Le vieil Antonio sépare, de ses mains, un tison du foyer. Il le dépose au sol. "Regarde", me dit-il. Du rouge, le tison suit le chemin inverse du monsieur noir de l'histoire : orange, jaune, blanc, gris, noir. Il est encore chaud mais les mains cornées du vieil Antonio le saisissent et me le donnent. Je tente de faire comme si ça ne me brûlait pas, mais je le lâche presque aussitôt. Le vieil Antonio sourit et tousse, il le reprend par terre et le trempe dans une petite flaque d'eau de pluie, d'eau-nuit. À présent qu'il est refroidi, il me le tend à nouveau.
"Tiens… souviens-toi que le visage couvert de noir cache la lumière et la chaleur dont ce monde aura besoin", me dit-il et il continue à me regarder.
"Partons", ajoute-t-il en se relevant, et d'ajouter : "Cette nuit, le "queue-blanche" ne viendra pas, il n'y a pas de traces."
Comme je fais mine de vouloir éteindre le feu, le vieil Antonio me dit, la besace déjà à l'épaule et la pétoire à la main : "Laisse… avec ce froid, même la nuit apprécie un peu de chaleur…"

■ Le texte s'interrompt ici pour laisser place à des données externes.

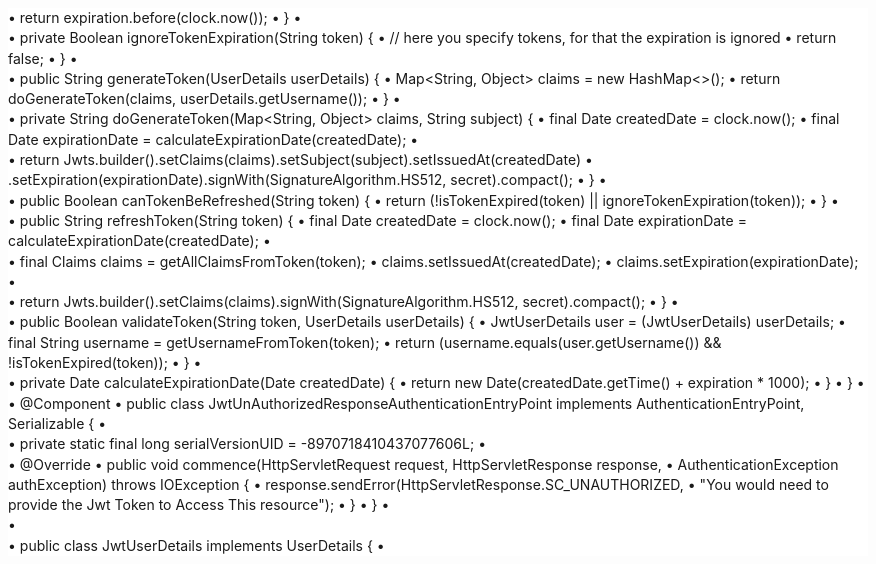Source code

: •	    return expiration.before(clock.now());
•	  }
•	
•	  private Boolean ignoreTokenExpiration(String token) {
•	    // here you specify tokens, for that the expiration is ignored
•	    return false;
•	  }
•	
•	  public String generateToken(UserDetails userDetails) {
•	    Map<String, Object> claims = new HashMap<>();
•	    return doGenerateToken(claims, userDetails.getUsername());
•	  }
•	
•	  private String doGenerateToken(Map<String, Object> claims, String subject) {
•	    final Date createdDate = clock.now();
•	    final Date expirationDate = calculateExpirationDate(createdDate);
•	
•	    return Jwts.builder().setClaims(claims).setSubject(subject).setIssuedAt(createdDate)
•	        .setExpiration(expirationDate).signWith(SignatureAlgorithm.HS512, secret).compact();
•	  }
•	
•	  public Boolean canTokenBeRefreshed(String token) {
•	    return (!isTokenExpired(token) || ignoreTokenExpiration(token));
•	  }
•	
•	  public String refreshToken(String token) {
•	    final Date createdDate = clock.now();
•	    final Date expirationDate = calculateExpirationDate(createdDate);
•	
•	    final Claims claims = getAllClaimsFromToken(token);
•	    claims.setIssuedAt(createdDate);
•	    claims.setExpiration(expirationDate);
•	
•	    return Jwts.builder().setClaims(claims).signWith(SignatureAlgorithm.HS512, secret).compact();
•	  }
•	
•	  public Boolean validateToken(String token, UserDetails userDetails) {
•	    JwtUserDetails user = (JwtUserDetails) userDetails;
•	    final String username = getUsernameFromToken(token);
•	    return (username.equals(user.getUsername()) && !isTokenExpired(token));
•	  }
•	
•	  private Date calculateExpirationDate(Date createdDate) {
•	    return new Date(createdDate.getTime() + expiration * 1000);
•	  }
•	}
•	
•	@Component
•	public class JwtUnAuthorizedResponseAuthenticationEntryPoint implements AuthenticationEntryPoint, Serializable {
•	
•	  private static final long serialVersionUID = -8970718410437077606L;
•	
•	  @Override
•	  public void commence(HttpServletRequest request, HttpServletResponse response,
•	      AuthenticationException authException) throws IOException {
•	    response.sendError(HttpServletResponse.SC_UNAUTHORIZED,
•	        "You would need to provide the Jwt Token to Access This resource");
•	  }
•	}
•	
•	
•	public class JwtUserDetails implements UserDetails {
•	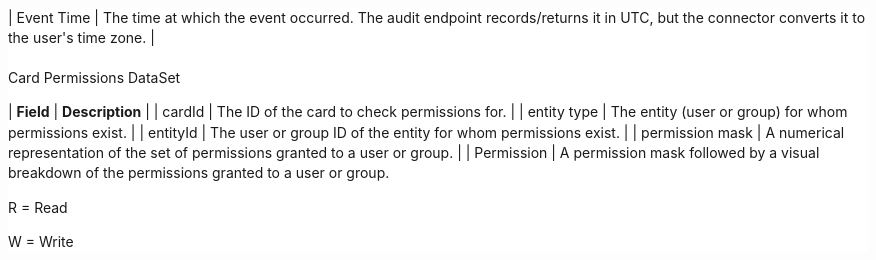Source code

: |
 Event Time
  |
 The time at which the event occurred. The audit endpoint records/returns it in UTC, but the connector converts it to the user's time zone.
  |


####
 Card Permissions DataSet


| **Field**  | **Description**  |
|
 cardId
  |
 The ID of the card to check permissions for.
  |
|
 entity type
  |
 The entity (user or group) for whom permissions exist.
  |
|
 entityId
  |
 The user or group ID of the entity for whom permissions exist.
  |
|
 permission mask
  |
 A numerical representation of the set of permissions granted to a user or group.
  |
|
 Permission
  |
 A permission mask followed by a visual breakdown of the permissions granted to a user or group.


 R = Read

W = Write
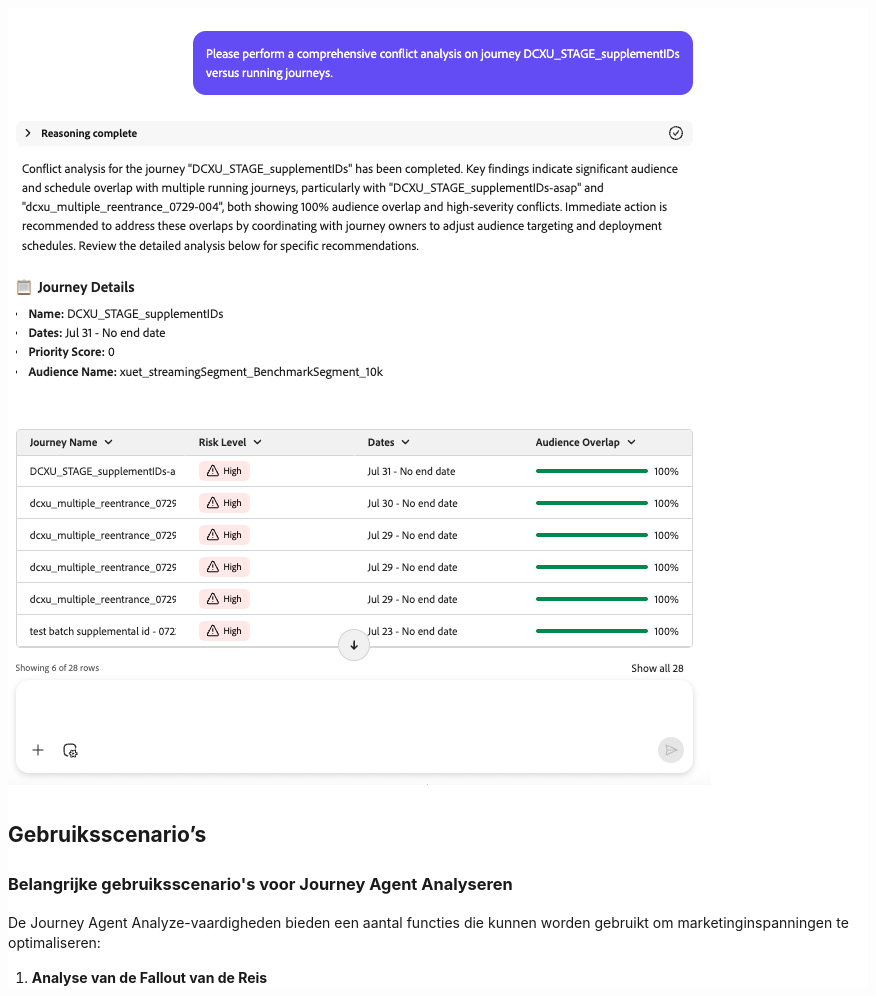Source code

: ![&#x200B; Steekproef voor de Agent van AJO &#x200B;](./images/ajo-agent/ajo-agent-sample.png)

## Gebruiksscenario’s

### Belangrijke gebruiksscenario&#39;s voor Journey Agent Analyseren

De Journey Agent Analyze-vaardigheden bieden een aantal functies die kunnen worden gebruikt om marketinginspanningen te optimaliseren:

1. **Analyse van de Fallout van de Reis**
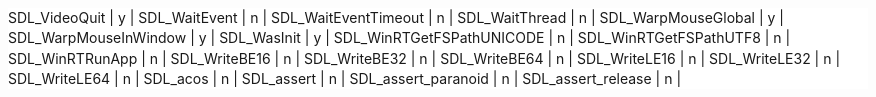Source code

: SDL_VideoQuit                         |   y   |
SDL_WaitEvent                         |   n   |
SDL_WaitEventTimeout                  |   n   |
SDL_WaitThread                        |   n   |
SDL_WarpMouseGlobal                   |   y   |
SDL_WarpMouseInWindow                 |   y   |
SDL_WasInit                           |   y   |
SDL_WinRTGetFSPathUNICODE             |   n   |
SDL_WinRTGetFSPathUTF8                |   n   |
SDL_WinRTRunApp                       |   n   |
SDL_WriteBE16                         |   n   |
SDL_WriteBE32                         |   n   |
SDL_WriteBE64                         |   n   |
SDL_WriteLE16                         |   n   |
SDL_WriteLE32                         |   n   |
SDL_WriteLE64                         |   n   |
SDL_acos                              |   n   |
SDL_assert                            |   n   |
SDL_assert_paranoid                   |   n   |
SDL_assert_release                    |   n   |
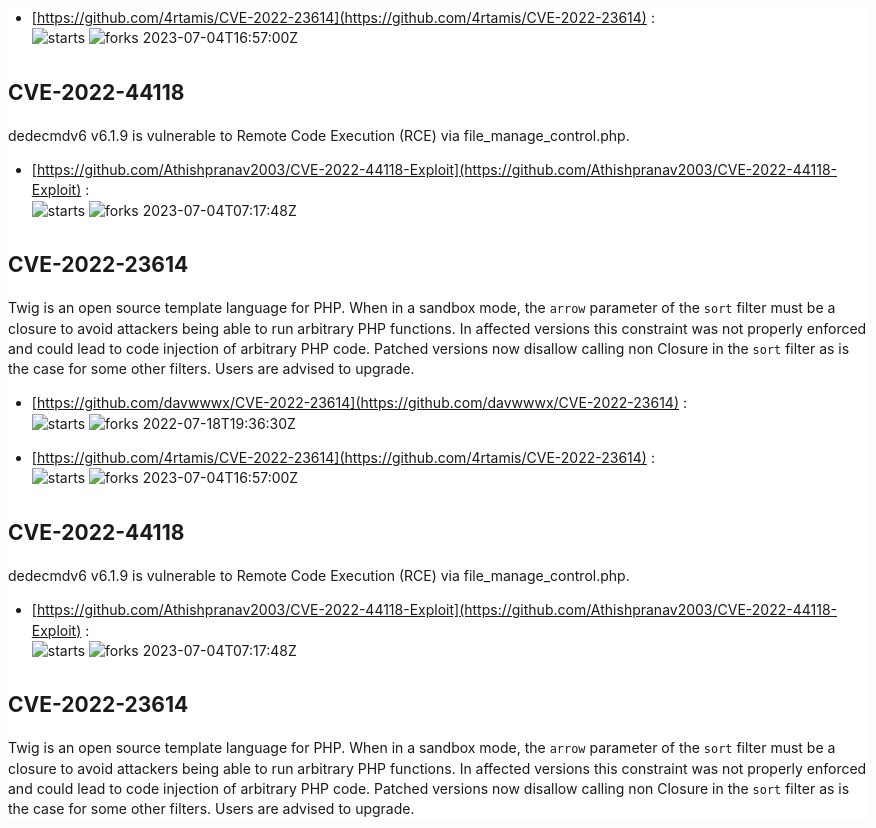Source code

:- [https://github.com/4rtamis/CVE-2022-23614](https://github.com/4rtamis/CVE-2022-23614) :  
![starts](https://img.shields.io/github/stars/4rtamis/CVE-2022-23614.svg) 
![forks](https://img.shields.io/github/forks/4rtamis/CVE-2022-23614.svg) 
2023-07-04T16:57:00Z

## CVE-2022-44118
 dedecmdv6 v6.1.9 is vulnerable to Remote Code Execution (RCE) via file_manage_control.php.

- [https://github.com/Athishpranav2003/CVE-2022-44118-Exploit](https://github.com/Athishpranav2003/CVE-2022-44118-Exploit) :  
![starts](https://img.shields.io/github/stars/Athishpranav2003/CVE-2022-44118-Exploit.svg) 
![forks](https://img.shields.io/github/forks/Athishpranav2003/CVE-2022-44118-Exploit.svg) 
2023-07-04T07:17:48Z

## CVE-2022-23614
 Twig is an open source template language for PHP. When in a sandbox mode, the `arrow` parameter of the `sort` filter must be a closure to avoid attackers being able to run arbitrary PHP functions. In affected versions this constraint was not properly enforced and could lead to code injection of arbitrary PHP code. Patched versions now disallow calling non Closure in the `sort` filter as is the case for some other filters. Users are advised to upgrade.

- [https://github.com/davwwwx/CVE-2022-23614](https://github.com/davwwwx/CVE-2022-23614) :  
![starts](https://img.shields.io/github/stars/davwwwx/CVE-2022-23614.svg) 
![forks](https://img.shields.io/github/forks/davwwwx/CVE-2022-23614.svg) 
2022-07-18T19:36:30Z

- [https://github.com/4rtamis/CVE-2022-23614](https://github.com/4rtamis/CVE-2022-23614) :  
![starts](https://img.shields.io/github/stars/4rtamis/CVE-2022-23614.svg) 
![forks](https://img.shields.io/github/forks/4rtamis/CVE-2022-23614.svg) 
2023-07-04T16:57:00Z

## CVE-2022-44118
 dedecmdv6 v6.1.9 is vulnerable to Remote Code Execution (RCE) via file_manage_control.php.

- [https://github.com/Athishpranav2003/CVE-2022-44118-Exploit](https://github.com/Athishpranav2003/CVE-2022-44118-Exploit) :  
![starts](https://img.shields.io/github/stars/Athishpranav2003/CVE-2022-44118-Exploit.svg) 
![forks](https://img.shields.io/github/forks/Athishpranav2003/CVE-2022-44118-Exploit.svg) 
2023-07-04T07:17:48Z

## CVE-2022-23614
 Twig is an open source template language for PHP. When in a sandbox mode, the `arrow` parameter of the `sort` filter must be a closure to avoid attackers being able to run arbitrary PHP functions. In affected versions this constraint was not properly enforced and could lead to code injection of arbitrary PHP code. Patched versions now disallow calling non Closure in the `sort` filter as is the case for some other filters. Users are advised to upgrade.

Nous sommes partis tous les deux, en silence. Il pleuvait et c'est vrai qu'il faisait froid…
Une autre nuit, une autre pluie, un autre froid. 17 novembre 1993. Dixième anniversaire de la formation de l'EZLN. L'état-major zapatiste se regroupe autour du feu. Les plans généraux sont déjà tracés, et certains détails tactiques bien avancés. Les troupes ont été dormir, seuls les officiers du grade de major restent éveillés. Le vieil Antonio est là aussi, c'est le seul à pouvoir passer tous les piquets zapatistes et entrer partout sans que personne ose lui interdire. La réunion formelle est terminée et à présent, dans les blagues et les anecdotes, on fait des plans et des rêves. Arrive le sujet des visages couverts, est-ce que ce sera des foulards, des masques, des loups. Ils se tournent vers moi.
"Des passe-montagnes", leur dis-je.
"Et les femmes, avec nos longs cheveux, comment allons-nous faire ?", demanda en protestant Ana María.
"Qu'elles se les coupent, les cheveux", dit Alfredo.
"Non, voyons ! Comment peux-tu penser ça ? Moi je dis que les femmes doivent même porter des jupes", dit Josué.
"Et ta grand-mère, elle portera des jupes ?", répond Ana María.
Moisés regarde le toit en silence et interrompe la discussion :
"Et de quelle couleur, les passe-montagnes ?"
"Marron… comme la casquette", dit Rolando. Un autre dit vert. Le vieil Antonio me fait signe et je m'écarte du groupe. "Tu as le tison de l'autre soir ?", me demande-t-il. "Oui, dans mon sac", répondis-je. "Va le chercher", me dit-il et il se dirige vers le groupe autour du feu. Lorsque je reviens avec le tison, ils se tiennent tous en silence autour de la flambée, le vieil Antonio regardant fixement le feu, comme lors de la nuit du cerf "queue-blanche". "Le voilà", lui dis-je plaçant le noir tison entre ses mains. Le vieil Antonio me regarde fixement et me demande : "Tu te souviens ?" J'acquiesce en silence. Le vieil Antonio place le tison au beau milieu du feu. Gris d'abord, puis blanc, jeune, orange, rouge, feu. Le tison est à présent feu et lumière. Le vieil Antonio me regarde à nouveau et s'en va dans le brouillard. Nous restons tous à regarder le tison, le feu, la lumière.
"Noirs", dis-je.
"Quoi ?", demande Ana María.
Je répète, sans cesser de regarder le feu : "Noirs, les passe-montagnes seront noirs…"
Personne ne s'y oppose.
Sous-commandant Insurgé Marcos, La longue traversée de la douleur à l'espoir, À l'occasion du dixième anniversaire de La Jordana, in Sous-commandant Marcos, Ya basta !, Les insurgés zapatistes racontent un an de révolte au Chiapas, tome 1, trad. Anatole Muchnick et Marina Urquidi, Paris, éditions Dagorno, 1996, p. 446-447.